On the other hand, significantly higher termite damage in the plots of Eucalyptus seedlings treated with combined wood ash, manure and maize stover than the other treatments at GWPS site might be attributed to the attraction of termites to manure and maize stover. Animal dung and wood are ideal foods for Macrotermes termites. In the present study, all the termite species recorded in the area were sampled by using maize stover used as baiting than the other treatments Logan et al. (1990) reported that there are conflicting views on the use of crop residues and other organic matter in termite control. The addition or removal of organic matter from the field has been suggested as methods of reducing levels of attack. Essentially, the conflicting principles are (1) the removal of residues and other debris from the field will reduce potential termite food supplies and hence lead to reduction in termite numbers and subsequent attack; and (ii) that leaving residues in the field or adding further organic matter will provide alternative food to which the termites will be attracted, thereby reducing levels of attack. The respective counter-arguments are (i) that removal of alternative food sources will concentrate termite activity on the crops/trees, leading to increased damage; (ii) that leaving residues and other food sources in the field will provide extra resources and allow termite populations to build up, again to increase damage. There is evidence supporting both views and a generalization may not be possible, different methods being appropriate in different places with different termite species and different crops/trees.
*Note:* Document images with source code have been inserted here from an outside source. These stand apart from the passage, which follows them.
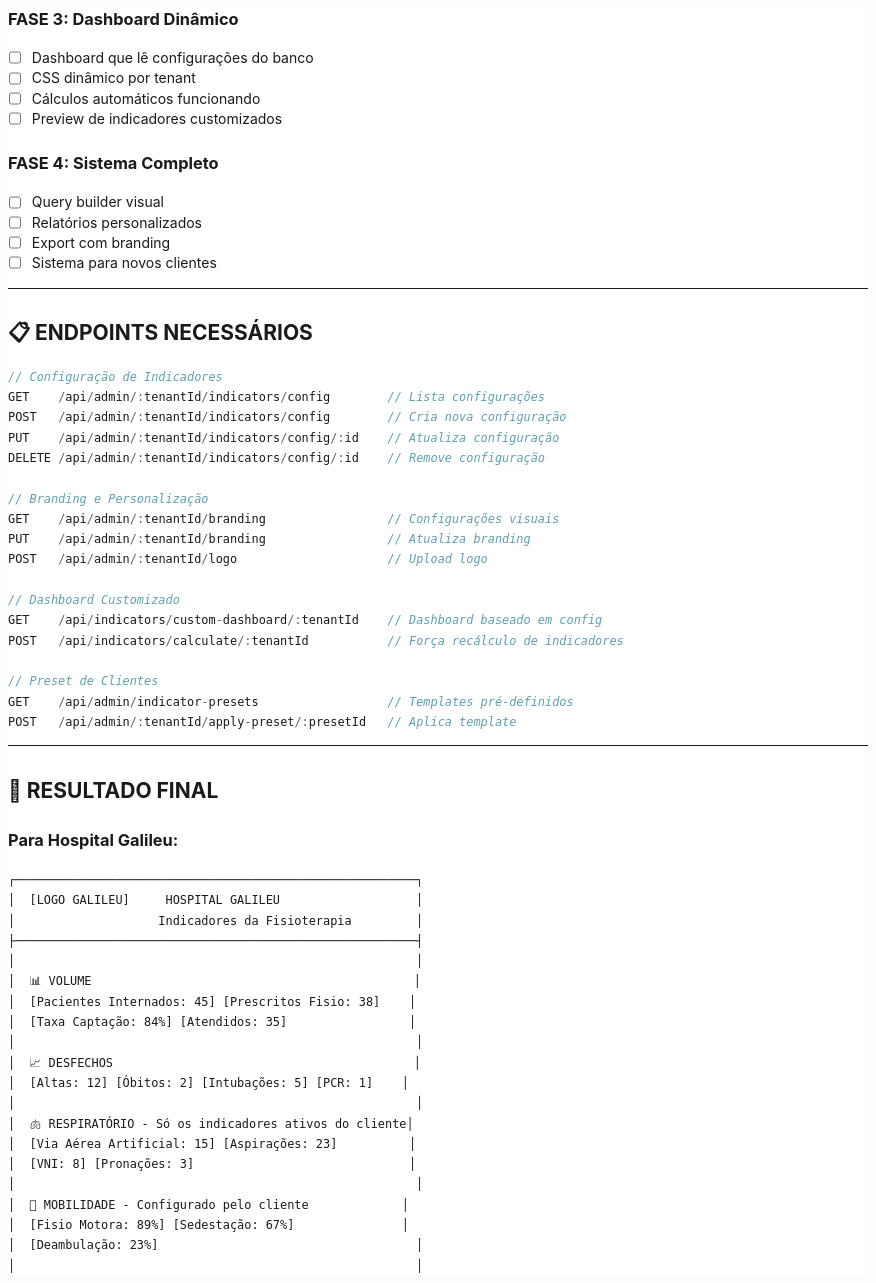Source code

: ### **FASE 3: Dashboard Dinâmico**
- [ ] Dashboard que lê configurações do banco
- [ ] CSS dinâmico por tenant
- [ ] Cálculos automáticos funcionando
- [ ] Preview de indicadores customizados

### **FASE 4: Sistema Completo**
- [ ] Query builder visual
- [ ] Relatórios personalizados
- [ ] Export com branding
- [ ] Sistema para novos clientes

---

## 📋 ENDPOINTS NECESSÁRIOS

```javascript
// Configuração de Indicadores
GET    /api/admin/:tenantId/indicators/config        // Lista configurações
POST   /api/admin/:tenantId/indicators/config        // Cria nova configuração
PUT    /api/admin/:tenantId/indicators/config/:id    // Atualiza configuração
DELETE /api/admin/:tenantId/indicators/config/:id    // Remove configuração

// Branding e Personalização
GET    /api/admin/:tenantId/branding                 // Configurações visuais
PUT    /api/admin/:tenantId/branding                 // Atualiza branding
POST   /api/admin/:tenantId/logo                     // Upload logo

// Dashboard Customizado
GET    /api/indicators/custom-dashboard/:tenantId    // Dashboard baseado em config
POST   /api/indicators/calculate/:tenantId           // Força recálculo de indicadores

// Preset de Clientes
GET    /api/admin/indicator-presets                  // Templates pré-definidos
POST   /api/admin/:tenantId/apply-preset/:presetId   // Aplica template
```

---

## 🎯 RESULTADO FINAL

### **Para Hospital Galileu:**
```
┌────────────────────────────────────────────────────────┐
│  [LOGO GALILEU]     HOSPITAL GALILEU                   │
│                    Indicadores da Fisioterapia         │
├────────────────────────────────────────────────────────┤
│                                                        │
│  📊 VOLUME                                             │
│  [Pacientes Internados: 45] [Prescritos Fisio: 38]    │
│  [Taxa Captação: 84%] [Atendidos: 35]                 │
│                                                        │
│  📈 DESFECHOS                                          │
│  [Altas: 12] [Óbitos: 2] [Intubações: 5] [PCR: 1]    │
│                                                        │
│  🫁 RESPIRATÓRIO - Só os indicadores ativos do cliente│
│  [Via Aérea Artificial: 15] [Aspirações: 23]          │
│  [VNI: 8] [Pronações: 3]                              │
│                                                        │
│  🏃 MOBILIDADE - Configurado pelo cliente             │
│  [Fisio Motora: 89%] [Sedestação: 67%]               │
│  [Deambulação: 23%]                                    │
│                                                        │
```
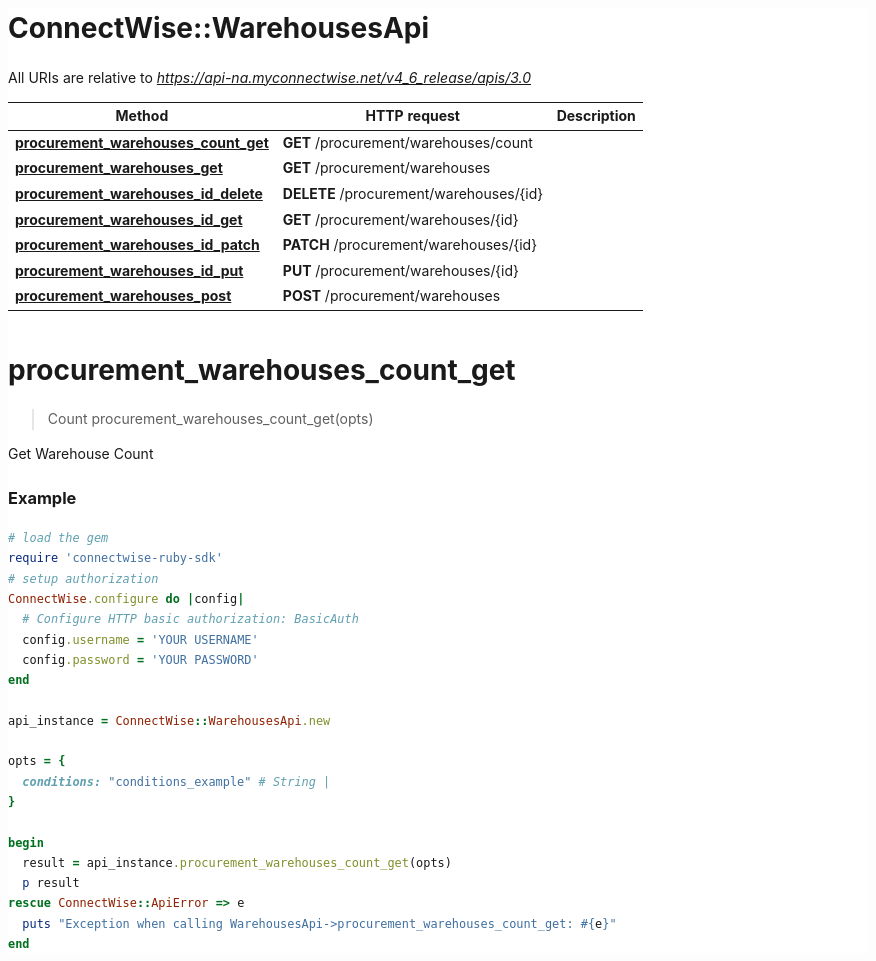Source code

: # ConnectWise::WarehousesApi

All URIs are relative to *https://api-na.myconnectwise.net/v4_6_release/apis/3.0*

Method | HTTP request | Description
------------- | ------------- | -------------
[**procurement_warehouses_count_get**](WarehousesApi.md#procurement_warehouses_count_get) | **GET** /procurement/warehouses/count | 
[**procurement_warehouses_get**](WarehousesApi.md#procurement_warehouses_get) | **GET** /procurement/warehouses | 
[**procurement_warehouses_id_delete**](WarehousesApi.md#procurement_warehouses_id_delete) | **DELETE** /procurement/warehouses/{id} | 
[**procurement_warehouses_id_get**](WarehousesApi.md#procurement_warehouses_id_get) | **GET** /procurement/warehouses/{id} | 
[**procurement_warehouses_id_patch**](WarehousesApi.md#procurement_warehouses_id_patch) | **PATCH** /procurement/warehouses/{id} | 
[**procurement_warehouses_id_put**](WarehousesApi.md#procurement_warehouses_id_put) | **PUT** /procurement/warehouses/{id} | 
[**procurement_warehouses_post**](WarehousesApi.md#procurement_warehouses_post) | **POST** /procurement/warehouses | 


# **procurement_warehouses_count_get**
> Count procurement_warehouses_count_get(opts)



Get Warehouse Count

### Example
```ruby
# load the gem
require 'connectwise-ruby-sdk'
# setup authorization
ConnectWise.configure do |config|
  # Configure HTTP basic authorization: BasicAuth
  config.username = 'YOUR USERNAME'
  config.password = 'YOUR PASSWORD'
end

api_instance = ConnectWise::WarehousesApi.new

opts = { 
  conditions: "conditions_example" # String | 
}

begin
  result = api_instance.procurement_warehouses_count_get(opts)
  p result
rescue ConnectWise::ApiError => e
  puts "Exception when calling WarehousesApi->procurement_warehouses_count_get: #{e}"
end
```
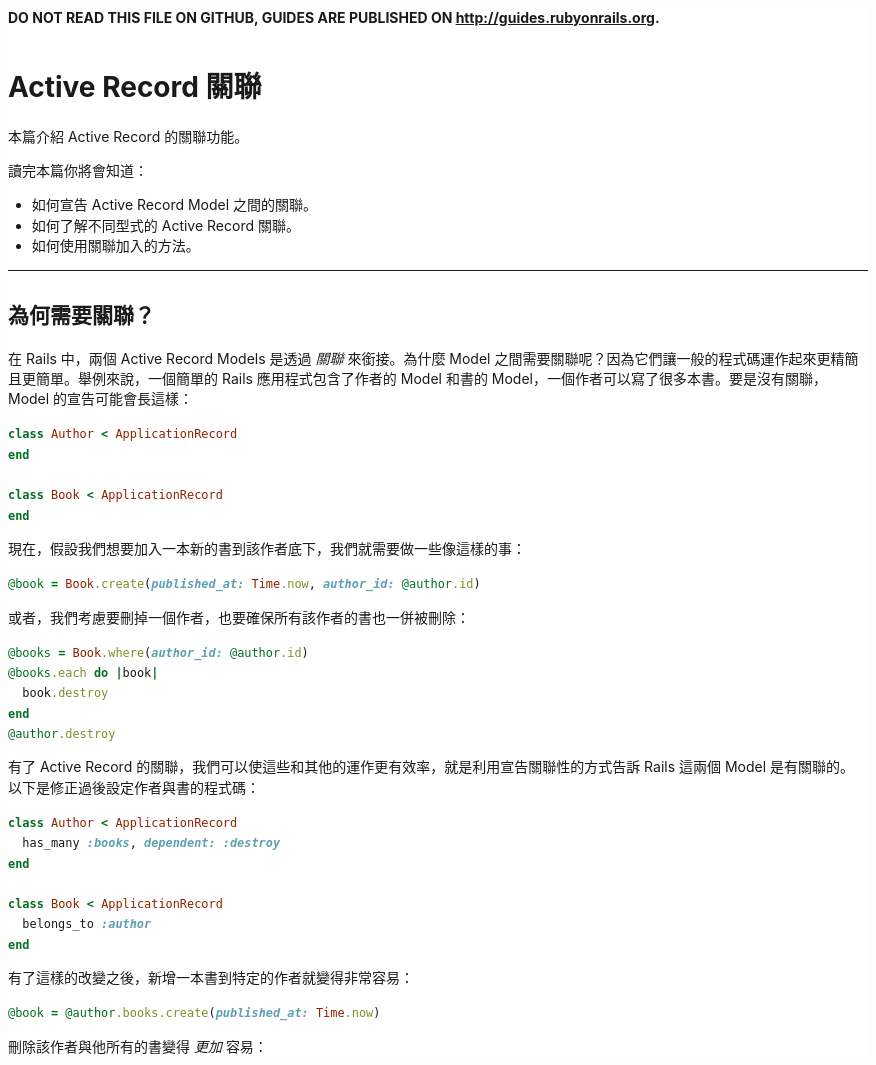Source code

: **DO NOT READ THIS FILE ON GITHUB, GUIDES ARE PUBLISHED ON http://guides.rubyonrails.org.**

Active Record 關聯
==========================

本篇介紹 Active Record 的關聯功能。

讀完本篇你將會知道：

* 如何宣告 Active Record Model 之間的關聯。
* 如何了解不同型式的 Active Record 關聯。
* 如何使用關聯加入的方法。

--------------------------------------------------------------------------------

為何需要關聯？
-----------------

在 Rails 中，兩個 Active Record Models 是透過 _關聯_ 來銜接。為什麼 Model 之間需要關聯呢？因為它們讓一般的程式碼運作起來更精簡且更簡單。舉例來說，一個簡單的 Rails 應用程式包含了作者的 Model 和書的 Model，一個作者可以寫了很多本書。要是沒有關聯， Model 的宣告可能會長這樣：

```ruby
class Author < ApplicationRecord
end

class Book < ApplicationRecord
end
```

現在，假設我們想要加入一本新的書到該作者底下，我們就需要做一些像這樣的事：

```ruby
@book = Book.create(published_at: Time.now, author_id: @author.id)
```
或者，我們考慮要刪掉一個作者，也要確保所有該作者的書也一併被刪除：

```ruby
@books = Book.where(author_id: @author.id)
@books.each do |book|
  book.destroy
end
@author.destroy
```
有了 Active Record 的關聯，我們可以使這些和其他的運作更有效率，就是利用宣告關聯性的方式告訴 Rails 這兩個 Model 是有關聯的。以下是修正過後設定作者與書的程式碼：

```ruby
class Author < ApplicationRecord
  has_many :books, dependent: :destroy
end

class Book < ApplicationRecord
  belongs_to :author
end
```
有了這樣的改變之後，新增一本書到特定的作者就變得非常容易：

```ruby
@book = @author.books.create(published_at: Time.now)
```
刪除該作者與他所有的書變得 *更加* 容易：
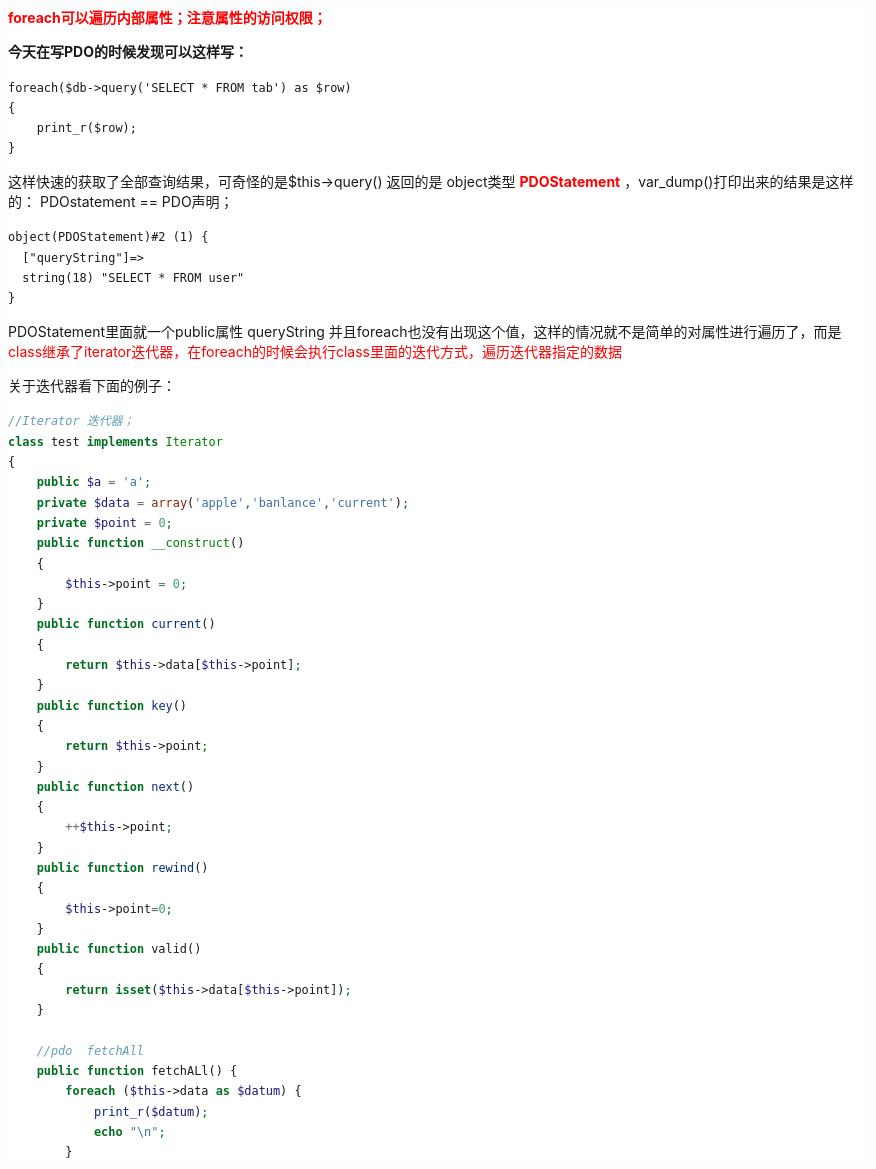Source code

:
<font color=red>**foreach可以遍历内部属性；注意属性的访问权限；**</font>



  **今天在写PDO的时候发现可以这样写：** 

```
foreach($db->query('SELECT * FROM tab') as $row)
{
    print_r($row);
}
```


  这样快速的获取了全部查询结果，可奇怪的是$this->query() 返回的是 object类型<font color=red> **PDOStatement**</font> ，var_dump()打印出来的结果是这样的：       PDOstatement  == PDO声明；

```
object(PDOStatement)#2 (1) {
  ["queryString"]=>
  string(18) "SELECT * FROM user"
}
```


  PDOStatement里面就一个public属性 queryString  并且foreach也没有出现这个值，这样的情况就不是简单的对属性进行遍历了，而是<font color=red>class继承了iterator迭代器，在foreach的时候会执行class里面的迭代方式，遍历迭代器指定的数据</font>

  关于迭代器看下面的例子：



```php
//Iterator 迭代器；
class test implements Iterator
{
	public $a = 'a';
	private $data = array('apple','banlance','current');
	private $point = 0;
	public function __construct()
	{
		$this->point = 0;
	}
	public function current()
	{
		return $this->data[$this->point];
	}
	public function key()
	{
		return $this->point;
	}
	public function next()
	{
		++$this->point;
	}
	public function rewind()
	{
		$this->point=0;
	}
	public function valid()
	{
		return isset($this->data[$this->point]);
    }
    
    //pdo  fetchAll
    public function fetchALl() {
        foreach ($this->data as $datum) {
            print_r($datum);
            echo "\n";
        }
```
The authors have also reported that the use of wood ash is a common practice which demands proper evaluation.
 
For damage to crops and trees, the first sign of termite presence, especially in seedlings, is wilting. Also, soil runways or sheeting on the soil surface, plants or trees indicates that termites are present. Termites can be collected from the runways and identified. To check for the presence of termites in the field, samples of unhealthy looking plants from the crop should be taken (Pearce, 1997). In the current study, mostly termites of the genus Macrotermes were found damaging tree seedlings. Termites of the genus Macrotermes are the most common termites in the Central Rift Valley of Ethiopia responsible for lodging of maize plants which cut the plants at ground surface (Daniel and Emana, 2015). Rural houses in the area are mostly damaged by Macrotermes (Emana and Daniel, 2014). The genus Macrotermes includes several important pests of a wide range of field crops and trees. They attack plants by cutting off young seedlings or mature plants at soil level (Nyeko and Olubayo, 2005). 


 CONCLUSION

Although, higher density of Macroterms termite mounds are found in the area and most farmers considered termites as one of the major constraints in growing tree seedlings, this study showed very low termite damage to the tree seedlings. The reason for the low damage may be that the termite population is low and/or the termites had enough other food options to eat and thus avoided attacking the seedlings. 


 CONFLICT OF INTERESTS

The authors have not declared any conflict of interests.


 ACKNOWLEDGEMENTS

The authors are grateful to Adama Science and Technology University for funding the research. Special thanks go to the communities that participated in this research. They also thank the field research assistants.